Huckabee called Davis an “incredibly brave lady who decided that the courage of her convictions was more important than simply her own freedom.”

“I told Kim today that I feel like she’s shown more courage than most any politician that I know and most every pastor that I know because she’s not only said something, she’s been willing to put her life at risk in order to follow the Christ that came into her life four years ago,” said Huckabee, currently at ninth in presidential polling per an average by Real Clear Politics.

“And that’s a bold declaration of the authenticity of her faith and the reality of it.”

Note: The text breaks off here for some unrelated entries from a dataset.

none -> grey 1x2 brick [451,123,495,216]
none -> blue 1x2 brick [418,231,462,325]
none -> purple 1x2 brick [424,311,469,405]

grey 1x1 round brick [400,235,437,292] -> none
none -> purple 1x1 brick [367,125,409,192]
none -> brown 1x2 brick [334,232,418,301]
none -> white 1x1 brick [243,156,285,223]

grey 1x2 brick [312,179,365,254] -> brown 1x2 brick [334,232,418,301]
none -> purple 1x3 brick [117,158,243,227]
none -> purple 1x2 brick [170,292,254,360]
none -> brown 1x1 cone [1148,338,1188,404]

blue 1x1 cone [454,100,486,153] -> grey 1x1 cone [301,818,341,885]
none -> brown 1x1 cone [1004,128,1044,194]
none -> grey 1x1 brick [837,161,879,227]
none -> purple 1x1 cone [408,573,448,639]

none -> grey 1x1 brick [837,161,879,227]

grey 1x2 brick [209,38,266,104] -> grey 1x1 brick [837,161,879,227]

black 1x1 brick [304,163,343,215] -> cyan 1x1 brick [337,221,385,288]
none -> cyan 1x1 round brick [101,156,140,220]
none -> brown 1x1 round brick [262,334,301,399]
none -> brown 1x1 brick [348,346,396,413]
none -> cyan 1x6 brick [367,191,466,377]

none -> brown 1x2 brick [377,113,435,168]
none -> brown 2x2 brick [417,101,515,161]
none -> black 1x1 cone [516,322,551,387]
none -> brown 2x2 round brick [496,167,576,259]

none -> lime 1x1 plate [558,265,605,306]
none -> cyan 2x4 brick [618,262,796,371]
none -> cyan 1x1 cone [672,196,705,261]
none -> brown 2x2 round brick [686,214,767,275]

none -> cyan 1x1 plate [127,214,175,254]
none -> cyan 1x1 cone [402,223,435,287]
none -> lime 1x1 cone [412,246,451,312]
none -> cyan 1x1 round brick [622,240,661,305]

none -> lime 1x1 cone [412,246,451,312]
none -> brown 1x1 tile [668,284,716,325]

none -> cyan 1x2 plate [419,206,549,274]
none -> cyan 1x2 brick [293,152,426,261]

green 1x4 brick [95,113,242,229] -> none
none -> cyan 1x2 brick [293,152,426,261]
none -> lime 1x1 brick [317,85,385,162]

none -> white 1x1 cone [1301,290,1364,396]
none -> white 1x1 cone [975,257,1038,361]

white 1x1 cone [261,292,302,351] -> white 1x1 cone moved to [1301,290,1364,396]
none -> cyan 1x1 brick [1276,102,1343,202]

Huckabee, who went so far as to offer himself as a substitute for Davis if Bunning orders her back to jail, wasn’t the only GOP presidential contender to descend on the small eastern Kentucky jail.

U.S. Sen. Ted Cruz, R-Texas, arrived at the detention center with Republican gubernatorial nominee Matt Bevin, but he did not speak to reporters gathered outside the jail.

“He (Huckabee) doesn’t want me talking to reporters,” Cruz told a deputy jailer feet away from media.

The Human Rights Campaign, the country’s largest lesbian, gay, bisexual and transgender advocacy group, called Huckabee’s and Cruz’s stop in Grayson “a reckless and irresponsible trip” that celebrated a county clerk’s refusal to follow a federal court order and block others in the office “from carrying out the law.”

“The right to believe is fundamental, but the right to use taxpayer dollars to promote discrimination is not,” JoDee Winterhof, senior vice president of policy and political affairs for HRC, said in a statement. “That’s exactly why the overwhelming majority of public officials across the country are upholding the rule of law and issuing marriage licenses to all couples, including same-sex couples who are seeking to get married.”

Tuesday marked the first public appearance by presidential candidates on Davis’ behalf, but Bevin, who spoke at the rally, has seized on her cause with Kentucky’s governor’s race less than two months to conclusion.

Democrats like Attorney General Jack Conway, his party’s gubernatorial nominee, downplayed the impact of Davis’s incarceration on their electoral prospects during a Labor Day picnic on Monday, but Bevin said after Tuesday’s rally that the matter has concerned a number of voters on the campaign trail.

Bevin said that outside urban areas, “it’s what 75 to 80 percent of people talk about, this and Planned Parenthood.”

Conway “is unwilling to come out and speak to the people of Kentucky on this issue or any other,” Bevin added.

“The man has no spine,” he said. “He’s hiding behind money. He’s hiding behind privilege. He’s hiding behind cowardice, and he’s hoping that we the people of Kentucky will be suckered into voting for him.”

Tuesday’s rally featured relentless criticism of the U.S. Supreme Court’s June 26 decision legalizing same-sex marriage, with speakers offering Davis as an example of someone jailed for their religious convictions on the divisive issue.

“I know there are some people who will say that this is a rally of hate,” Huckabee said from the back of the flatbed truck. “They would be wrong. I know this, and I think I speak for you. We don’t gather here today because we hate anybody.

“We gather here today because we love God and we love this great country, and we do not want to see this country become the smoldering remains of what was once a great republic where the people ruled and it’s exchanged for a place where five unelected lawyers think that they can rule.”